As estimativas apontam para cerca de 650 mil milhões de rublos (8,65 mil milhões de dólares), superando o desempenho do mesmo período de 2025, num contexto em que a volatilidade energética global cria oportunidades de receita, mas também amplia riscos macroeconómicos para economias altamente dependentes de commodities.
Apesar do impulso de curto prazo, o desempenho acumulado entre janeiro e maio revela uma contração, com receitas estimadas em cerca de 2,94 biliões de rublos, abaixo dos 3,16 biliões registados no período homólogo.


A desaceleração reflete preços mais baixos no início do ano, valorização do rublo e perturbações operacionais, incluindo ataques a infraestruturas energéticas que limitaram a produção.

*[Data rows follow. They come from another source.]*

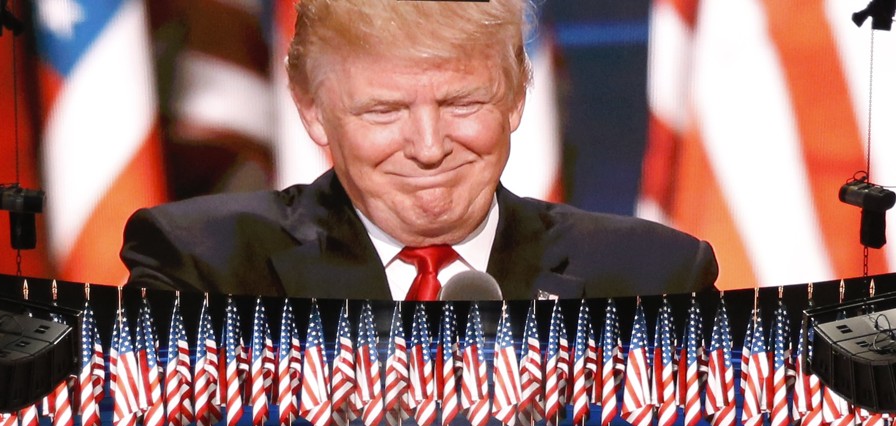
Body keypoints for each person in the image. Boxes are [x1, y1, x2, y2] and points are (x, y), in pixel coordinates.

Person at [121, 0, 718, 300]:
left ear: (514, 95)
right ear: (310, 107)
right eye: (384, 111)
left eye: (461, 103)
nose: (429, 148)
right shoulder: (202, 271)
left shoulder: (654, 280)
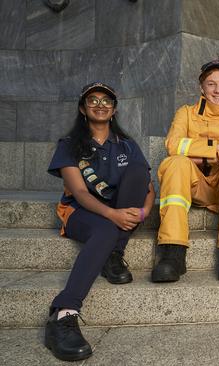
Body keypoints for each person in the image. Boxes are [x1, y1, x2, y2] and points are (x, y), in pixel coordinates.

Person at [45, 82, 155, 361]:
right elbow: (80, 193)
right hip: (81, 212)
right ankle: (63, 314)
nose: (100, 104)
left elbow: (148, 187)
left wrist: (142, 213)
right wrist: (113, 215)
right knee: (105, 229)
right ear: (83, 108)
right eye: (92, 100)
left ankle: (112, 254)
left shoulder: (127, 145)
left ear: (114, 108)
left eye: (106, 100)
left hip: (119, 210)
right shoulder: (69, 145)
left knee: (138, 172)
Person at [153, 59, 219, 282]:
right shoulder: (186, 112)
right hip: (193, 185)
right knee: (175, 163)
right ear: (201, 87)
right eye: (211, 84)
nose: (218, 90)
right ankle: (173, 254)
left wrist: (200, 152)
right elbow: (174, 146)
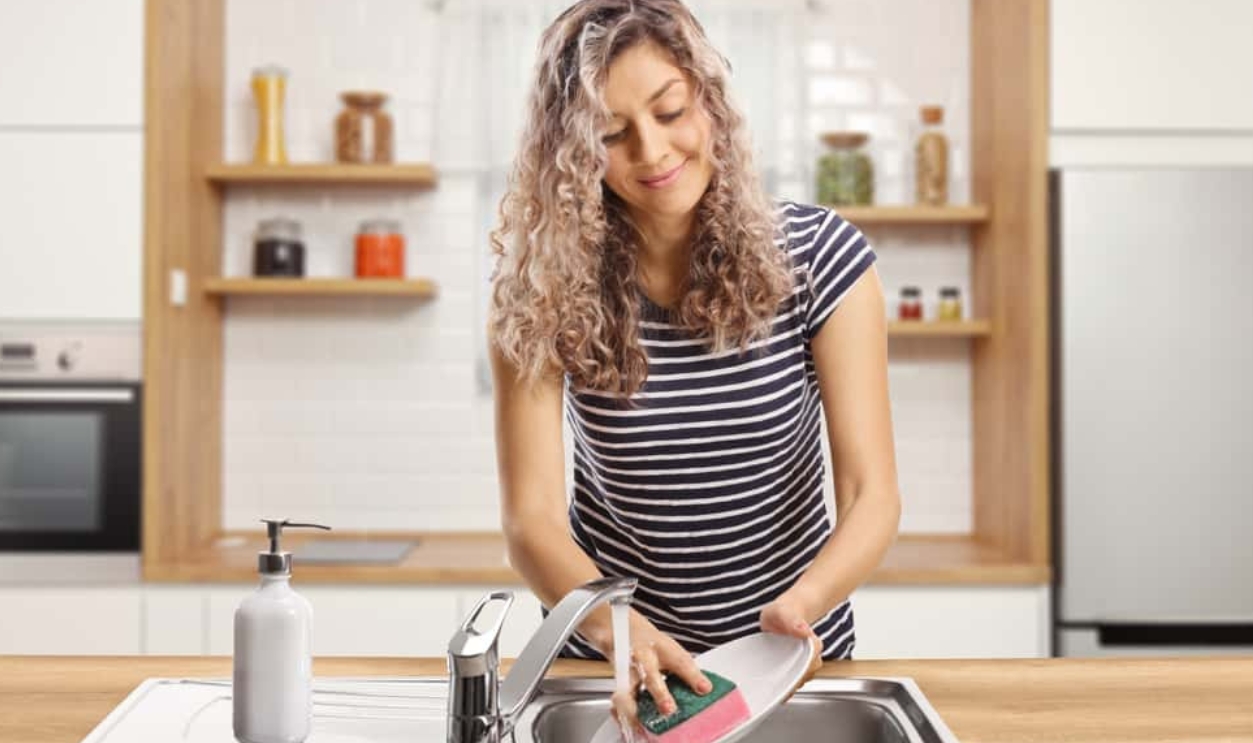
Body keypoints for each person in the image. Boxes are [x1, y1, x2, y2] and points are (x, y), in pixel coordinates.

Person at [487, 0, 900, 728]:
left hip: (789, 666)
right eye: (611, 133)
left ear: (708, 101)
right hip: (616, 670)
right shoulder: (542, 292)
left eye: (669, 110)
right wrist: (626, 634)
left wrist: (797, 608)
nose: (650, 150)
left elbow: (872, 492)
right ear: (571, 153)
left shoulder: (820, 259)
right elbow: (532, 521)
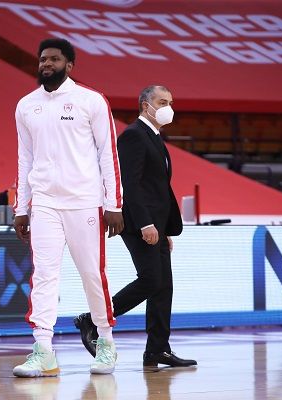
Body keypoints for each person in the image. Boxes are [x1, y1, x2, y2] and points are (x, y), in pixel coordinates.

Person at [12, 38, 124, 378]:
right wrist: (21, 208)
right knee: (43, 275)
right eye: (42, 59)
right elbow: (25, 159)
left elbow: (108, 154)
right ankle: (43, 350)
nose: (47, 64)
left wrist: (114, 204)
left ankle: (105, 341)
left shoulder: (91, 100)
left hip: (84, 202)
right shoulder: (26, 105)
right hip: (45, 203)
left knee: (92, 274)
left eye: (54, 59)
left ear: (69, 65)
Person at [74, 85, 197, 369]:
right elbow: (130, 184)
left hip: (156, 226)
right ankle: (93, 320)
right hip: (139, 224)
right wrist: (146, 223)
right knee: (151, 280)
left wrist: (164, 229)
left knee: (163, 287)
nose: (168, 108)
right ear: (145, 105)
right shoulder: (133, 136)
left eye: (170, 102)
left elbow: (158, 187)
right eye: (162, 102)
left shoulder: (154, 137)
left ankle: (157, 350)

Empresas estratégicas como a Transneft continuam a operar num ambiente de elevada pressão, com impactos diretos na capacidade de exportação e na previsibilidade de fluxos de caixa do setor energético russo.


O cenário evidencia um trade-off crítico entre ganhos táticos e fragilidades estruturais. O aumento das receitas em maio contribui para aliviar o défice orçamental que atingiu 4,58 biliões de rublos no primeiro trimestre , mas não altera a tendência de pressão fiscal ao longo de 2026.
Para investidores e analistas, o caso russo reforça a importância da diversificação económica e da gestão de risco em mercados dependentes de recursos naturais, sobretudo num ambiente geopolítico volátil que condiciona preços, produção e acesso a mercados internacionais.